Vous n’êtes pas sans savoir que si je veux mettre Madame Harvester devant un jeu de société, il faut que celui-ci présente bien. C’est donc pour cela que Wingspan est rapidement devenu le jeu qu’elle réclame le plus. A tel point que les extensions Europe et Océanie ont rapidement trouvé le chemin de l’appartement et ont vite été rajoutées au jeu de base. Mais quand Wingspan Asie est arrivé, une autre question s’est posée…

Parce que si les deux premières extensions rajoutaient principalement de nouvelles cartes et une nouvelle ressource (le nectar), rien ne venait vraiment bouleverser le gameplay. Rassurez-vous, Wingspan Asie non plus mais il apporte quelques spécificités sur lesquelles je vais m’attarder (scrollez un petit peu si vous connaissez déjà le jeu de base).

Mais avant cela, présentons quand même le bébé d’Elizabeth Hargrave, qui lui a permis de se faire connaître mondialement en 2019. Dans Wingspan, les joueurs vont devoir poser des oiseaux dans trois habitats différents qui leur permettront d’effectuer plusieurs types d’actions, sachant que tout oiseau posé dispose généralement d’un pouvoir amplifiant ces dernières.

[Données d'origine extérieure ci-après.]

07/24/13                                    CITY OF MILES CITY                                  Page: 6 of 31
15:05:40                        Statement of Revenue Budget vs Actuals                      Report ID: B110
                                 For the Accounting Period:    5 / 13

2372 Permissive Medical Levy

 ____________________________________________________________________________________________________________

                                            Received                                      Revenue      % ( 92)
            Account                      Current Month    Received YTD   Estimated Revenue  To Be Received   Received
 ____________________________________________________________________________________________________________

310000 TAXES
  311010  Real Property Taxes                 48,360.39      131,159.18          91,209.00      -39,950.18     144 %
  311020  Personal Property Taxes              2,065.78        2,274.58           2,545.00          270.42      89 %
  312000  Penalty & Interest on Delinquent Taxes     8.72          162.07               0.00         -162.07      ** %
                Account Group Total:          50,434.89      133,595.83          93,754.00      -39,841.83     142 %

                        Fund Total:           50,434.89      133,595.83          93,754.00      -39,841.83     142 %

Le but du jeu est d’avoir, au terme de la partie, le plus de points de victoire gagnés grâce à la valeur intrinsèque de chaque oiseau posé, aux objectifs de manche, au nombre d’œufs posés… Un engin building classique donc, mais diablement efficace grâce à son thème très fort et bien exploité. Les règles sont simples, la rejouabilité impressionnante grâce au nombre important d’oiseaux différents.

Chaque tour se déroule de la même manière : à tour de rôle chaque joueur joue une action parmi quatre. La première consiste à jouer un oiseau de sa main en payant son coût en nourriture (vers, souris, poissons…), éventuellement son coût en œufs. Chaque habitat est divisé en cinq cases permettant de poser autant d’oiseaux, sachant que plus on va vers la droite plus le coût en œufs augmente.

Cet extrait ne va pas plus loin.